/---

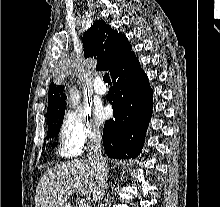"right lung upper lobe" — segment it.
Listing matches in <instances>:
<instances>
[{"label":"right lung upper lobe","mask_w":220,"mask_h":207,"mask_svg":"<svg viewBox=\"0 0 220 207\" xmlns=\"http://www.w3.org/2000/svg\"><path fill=\"white\" fill-rule=\"evenodd\" d=\"M84 56L97 60V70H108L113 73L114 67L131 53L132 46L122 33H118L107 25L105 21L98 20L84 33ZM66 96L63 86L51 82L48 93L47 119L56 114L65 104Z\"/></svg>","instance_id":"1"}]
</instances>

\---

Switch "matches" to "results" and write out all the lines above again, with nothing else changed. Leave the pictures out.

RESPONSE:
"right lung upper lobe" — segment it.
Listing results in <instances>:
<instances>
[{"label":"right lung upper lobe","mask_w":220,"mask_h":207,"mask_svg":"<svg viewBox=\"0 0 220 207\" xmlns=\"http://www.w3.org/2000/svg\"><path fill=\"white\" fill-rule=\"evenodd\" d=\"M84 56L97 60V70H108L113 73L114 67L131 53L132 46L122 33H118L107 25L105 21L98 20L84 33ZM66 96L63 86L51 82L48 93L47 119L56 114L65 104Z\"/></svg>","instance_id":"1"}]
</instances>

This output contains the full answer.